### Task instructions
Output, exactly as written, the lines below from the one that has "X128000000Y-106105000D03*" through the one that has "G04 #@! TF.CreationDate,2021-08-31T14:43:48+02:00*"; nothing else, and no pictures.
++++ Record excerpts ++++
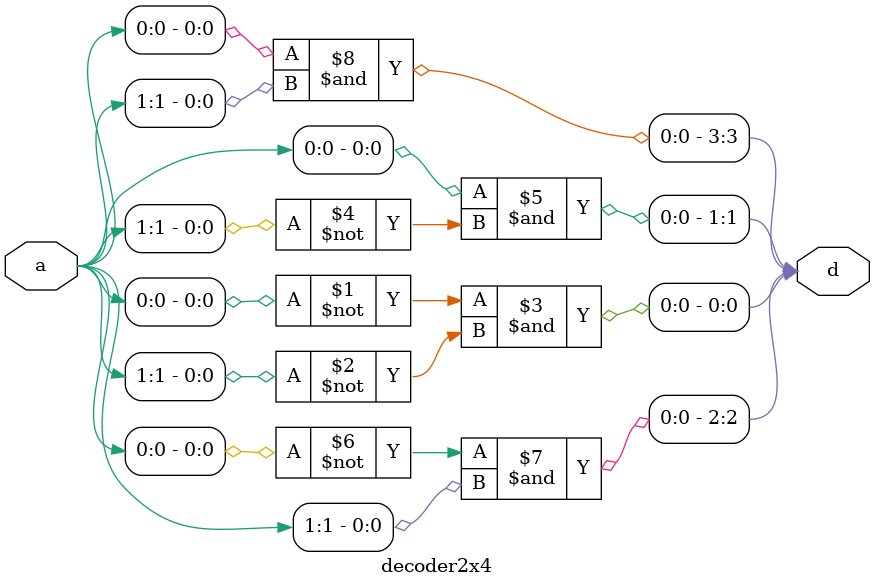
<source format=v>

module Question3(in,out);

	input [3:0] in;
	output [15:0] out;
	
	wire [7:0] c;
	
	decoder2x4 uut1(.a(in[1:0]),.d(c[3:0]));
	decoder2x4 uut2(.a(in[3:2]),.d(c[7:4]));
	
	assign out[0] = c[0] & c[4];
	assign out[4] = c[0] & c[5];
	assign out[8] = c[0] & c[6];
	assign out[12] = c[0] & c[7];
	
	assign out[1] = c[1] & c[4];
	assign out[5] = c[1] & c[5];
	assign out[9] = c[1] & c[6];
	assign out[13] = c[1] & c[7];
	
	assign out[2] = c[2] & c[4];
	assign out[6] = c[2] & c[5];
	assign out[10] = c[2] & c[6];
	assign out[14] = c[2] & c[7];
	
	assign out[3] = c[3] & c[4];
	assign out[7] = c[3] & c[5];
	assign out[11] = c[3] & c[6];
	assign out[15] = c[3] & c[7];
	
	initial begin
	
		$monitor("/n in = %b , out = %b ",in,out);
	
	end

endmodule

module decoder2x4(a,d);

	input [1:0] a;
	output [3:0] d;
	
	assign d[0] = ~a[0] & ~a[1];
	assign d[1] = a[0] & ~a[1];
	assign d[2] = ~a[0] & a[1];
	assign d[3] = a[0] & a[1];
	
endmodule


</source>
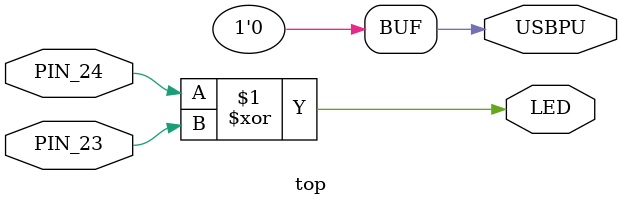
<source format=v>
module top (
    input PIN_24, // Switch[1]
    input PIN_23, // Switch[2]
    output LED,   // User/boot LED next to power LED
    output USBPU  // USB pull-up resistor
);
    // drive USB pull-up resistor to '0' to disable USB
    assign USBPU = 0;

    // Turn the led on when switch is on
    assign LED = PIN_24 ^ PIN_23;
endmodule

</source>
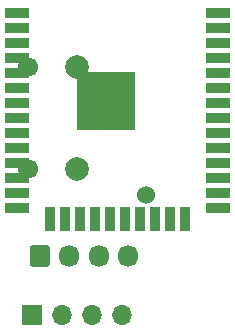
<source format=gbr>
%TF.GenerationSoftware,KiCad,Pcbnew,(5.1.9-0-10_14)*%
%TF.CreationDate,2021-05-03T13:31:12+01:00*%
%TF.ProjectId,Keypad,4b657970-6164-42e6-9b69-6361645f7063,4*%
%TF.SameCoordinates,Original*%
%TF.FileFunction,Soldermask,Top*%
%TF.FilePolarity,Negative*%
%FSLAX46Y46*%
G04 Gerber Fmt 4.6, Leading zero omitted, Abs format (unit mm)*
G04 Created by KiCad (PCBNEW (5.1.9-0-10_14)) date 2021-05-03 13:31:12*
%MOMM*%
%LPD*%
G01*
G04 APERTURE LIST*
%ADD10C,1.700000*%
%ADD11C,2.000000*%
%ADD12O,1.700000X1.850000*%
%ADD13O,1.700000X1.700000*%
%ADD14R,1.700000X1.700000*%
%ADD15C,1.524000*%
%ADD16R,2.000000X0.900000*%
%ADD17R,0.900000X2.000000*%
%ADD18R,5.000000X5.000000*%
G04 APERTURE END LIST*
D10*
%TO.C,J2*%
X111890000Y-106875000D03*
X111890000Y-115525000D03*
D11*
X116070000Y-106875000D03*
X116070000Y-115525000D03*
%TD*%
D12*
%TO.C,J1*%
X120400000Y-122900000D03*
X117900000Y-122900000D03*
X115400000Y-122900000D03*
G36*
G01*
X112050000Y-123575000D02*
X112050000Y-122225000D01*
G75*
G02*
X112300000Y-121975000I250000J0D01*
G01*
X113500000Y-121975000D01*
G75*
G02*
X113750000Y-122225000I0J-250000D01*
G01*
X113750000Y-123575000D01*
G75*
G02*
X113500000Y-123825000I-250000J0D01*
G01*
X112300000Y-123825000D01*
G75*
G02*
X112050000Y-123575000I0J250000D01*
G01*
G37*
%TD*%
D13*
%TO.C,J3*%
X119820000Y-127900000D03*
X117280000Y-127900000D03*
X114740000Y-127900000D03*
D14*
X112200000Y-127900000D03*
%TD*%
D15*
%TO.C,U2*%
X121925000Y-117725000D03*
%TD*%
D16*
%TO.C,U1*%
X128000000Y-102295000D03*
X128000000Y-103565000D03*
X128000000Y-104835000D03*
X128000000Y-106105000D03*
X128000000Y-107375000D03*
X128000000Y-108645000D03*
X128000000Y-109915000D03*
X128000000Y-111185000D03*
X128000000Y-112455000D03*
X128000000Y-113725000D03*
X128000000Y-114995000D03*
X128000000Y-116265000D03*
X128000000Y-117535000D03*
X128000000Y-118805000D03*
D17*
X125215000Y-119805000D03*
X123945000Y-119805000D03*
X122675000Y-119805000D03*
X121405000Y-119805000D03*
X120135000Y-119805000D03*
X118865000Y-119805000D03*
X117595000Y-119805000D03*
X116325000Y-119805000D03*
X115055000Y-119805000D03*
X113785000Y-119805000D03*
D16*
X111000000Y-118805000D03*
X111000000Y-117535000D03*
X111000000Y-116265000D03*
X111000000Y-114995000D03*
X111000000Y-113725000D03*
X111000000Y-112455000D03*
X111000000Y-111185000D03*
X111000000Y-109915000D03*
X111000000Y-108645000D03*
X111000000Y-107375000D03*
X111000000Y-106105000D03*
X111000000Y-104835000D03*
X111000000Y-103565000D03*
X111000000Y-102295000D03*
D18*
X118500000Y-109795000D03*
%TD*%
M02*

</source>
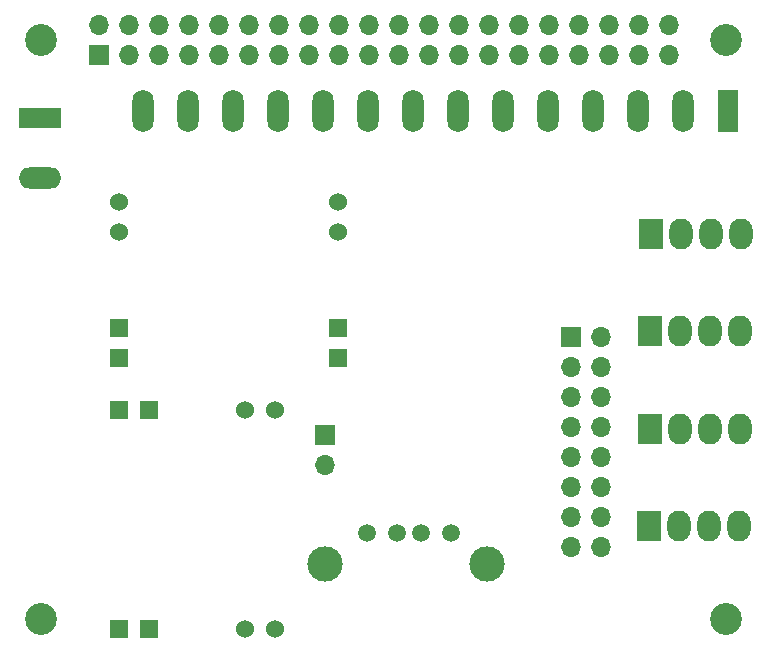
<source format=gbs>
G04 #@! TF.GenerationSoftware,KiCad,Pcbnew,(5.1.8)-1*
G04 #@! TF.CreationDate,2021-08-31T14:43:48+02:00*
G04 #@! TF.ProjectId,fanboard3,66616e62-6f61-4726-9433-2e6b69636164,rev?*
G04 #@! TF.SameCoordinates,Original*
G04 #@! TF.FileFunction,Soldermask,Bot*
G04 #@! TF.FilePolarity,Negative*
%FSLAX46Y46*%
G04 Gerber Fmt 4.6, Leading zero omitted, Abs format (unit mm)*
G04 Created by KiCad (PCBNEW (5.1.8)-1) date 2021-08-31 14:43:48*
%MOMM*%
%LPD*%
G01*
G04 APERTURE LIST*
%ADD10R,1.700000X1.700000*%
%ADD11O,1.700000X1.700000*%
%ADD12R,1.800000X3.600000*%
%ADD13O,1.800000X3.600000*%
%ADD14R,1.524000X1.524000*%
%ADD15C,1.524000*%
%ADD16C,1.500000*%
%ADD17C,3.000000*%
%ADD18R,2.000000X2.600000*%
%ADD19O,2.000000X2.600000*%
%ADD20R,3.600000X1.800000*%
%ADD21O,3.600000X1.800000*%
%ADD22C,2.700000*%
G04 APERTURE END LIST*
D10*
X248350000Y-122650000D03*
D11*
X250890000Y-122650000D03*
X248350000Y-125190000D03*
X250890000Y-125190000D03*
X248350000Y-127730000D03*
X250890000Y-127730000D03*
X248350000Y-130270000D03*
X250890000Y-130270000D03*
X248350000Y-132810000D03*
X250890000Y-132810000D03*
X248350000Y-135350000D03*
X250890000Y-135350000D03*
X248350000Y-137890000D03*
X250890000Y-137890000D03*
X248350000Y-140430000D03*
X250890000Y-140430000D03*
D12*
X261600000Y-103500000D03*
D13*
X257790000Y-103500000D03*
X253980000Y-103500000D03*
X250170000Y-103500000D03*
X246360000Y-103500000D03*
X242550000Y-103500000D03*
X238740000Y-103500000D03*
X234930000Y-103500000D03*
X231120000Y-103500000D03*
X227310000Y-103500000D03*
X223500000Y-103500000D03*
X219690000Y-103500000D03*
X215880000Y-103500000D03*
X212070000Y-103500000D03*
D14*
X210100000Y-147400000D03*
X210100000Y-128848000D03*
X212640000Y-147400000D03*
X212640000Y-128848000D03*
D15*
X220768000Y-147400000D03*
X220768000Y-128848000D03*
X223308000Y-147400000D03*
X223308000Y-128848000D03*
D14*
X228600000Y-124400000D03*
X210048000Y-124400000D03*
X228600000Y-121860000D03*
X210048000Y-121860000D03*
D15*
X228600000Y-113732000D03*
X210048000Y-113732000D03*
X228600000Y-111192000D03*
X210048000Y-111192000D03*
D10*
X227500000Y-130900000D03*
D11*
X227500000Y-133440000D03*
D16*
X238210000Y-139200000D03*
X235670000Y-139200000D03*
X233640000Y-139200000D03*
X231100000Y-139200000D03*
D17*
X241260000Y-141870000D03*
X227540000Y-141870000D03*
D18*
X254980000Y-138650000D03*
D19*
X257520000Y-138650000D03*
X260060000Y-138650000D03*
X262600000Y-138650000D03*
D18*
X255050000Y-130400000D03*
D19*
X257590000Y-130400000D03*
X260130000Y-130400000D03*
X262670000Y-130400000D03*
D18*
X255050000Y-122150000D03*
D19*
X257590000Y-122150000D03*
X260130000Y-122150000D03*
X262670000Y-122150000D03*
D18*
X255100000Y-113900000D03*
D19*
X257640000Y-113900000D03*
X260180000Y-113900000D03*
X262720000Y-113900000D03*
D20*
X203350000Y-104100000D03*
D21*
X203350000Y-109180000D03*
D10*
X208370000Y-98770000D03*
D11*
X208370000Y-96230000D03*
X210910000Y-98770000D03*
X210910000Y-96230000D03*
X213450000Y-98770000D03*
X213450000Y-96230000D03*
X215990000Y-98770000D03*
X215990000Y-96230000D03*
X218530000Y-98770000D03*
X218530000Y-96230000D03*
X221070000Y-98770000D03*
X221070000Y-96230000D03*
X223610000Y-98770000D03*
X223610000Y-96230000D03*
X226150000Y-98770000D03*
X226150000Y-96230000D03*
X228690000Y-98770000D03*
X228690000Y-96230000D03*
X231230000Y-98770000D03*
X231230000Y-96230000D03*
X233770000Y-98770000D03*
X233770000Y-96230000D03*
X236310000Y-98770000D03*
X236310000Y-96230000D03*
X238850000Y-98770000D03*
X238850000Y-96230000D03*
X241390000Y-98770000D03*
X241390000Y-96230000D03*
X243930000Y-98770000D03*
X243930000Y-96230000D03*
X246470000Y-98770000D03*
X246470000Y-96230000D03*
X249010000Y-98770000D03*
X249010000Y-96230000D03*
X251550000Y-98770000D03*
X251550000Y-96230000D03*
X254090000Y-98770000D03*
X254090000Y-96230000D03*
X256630000Y-98770000D03*
X256630000Y-96230000D03*
D22*
X261500000Y-146500000D03*
X203500000Y-146500000D03*
X261500000Y-97500000D03*
X203500000Y-97500000D03*
M02*

</source>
++++
### Solution
X128000000Y-106105000D03*
X128000000Y-107375000D03*
X128000000Y-108645000D03*
X128000000Y-109915000D03*
X128000000Y-111185000D03*
X128000000Y-112455000D03*
X128000000Y-113725000D03*
X128000000Y-114995000D03*
X128000000Y-116265000D03*
X128000000Y-117535000D03*
X128000000Y-118805000D03*
D17*
X125215000Y-119805000D03*
X123945000Y-119805000D03*
X122675000Y-119805000D03*
X121405000Y-119805000D03*
X120135000Y-119805000D03*
X118865000Y-119805000D03*
X117595000Y-119805000D03*
X116325000Y-119805000D03*
X115055000Y-119805000D03*
X113785000Y-119805000D03*
D16*
X111000000Y-118805000D03*
X111000000Y-117535000D03*
X111000000Y-116265000D03*
X111000000Y-114995000D03*
X111000000Y-113725000D03*
X111000000Y-112455000D03*
X111000000Y-111185000D03*
X111000000Y-109915000D03*
X111000000Y-108645000D03*
X111000000Y-107375000D03*
X111000000Y-106105000D03*
X111000000Y-104835000D03*
X111000000Y-103565000D03*
X111000000Y-102295000D03*
D18*
X118500000Y-109795000D03*
%TD*%
M02*

</source>
<source format=gbs>
G04 #@! TF.GenerationSoftware,KiCad,Pcbnew,(5.1.8)-1*
G04 #@! TF.CreationDate,2021-08-31T14:43:48+02:00*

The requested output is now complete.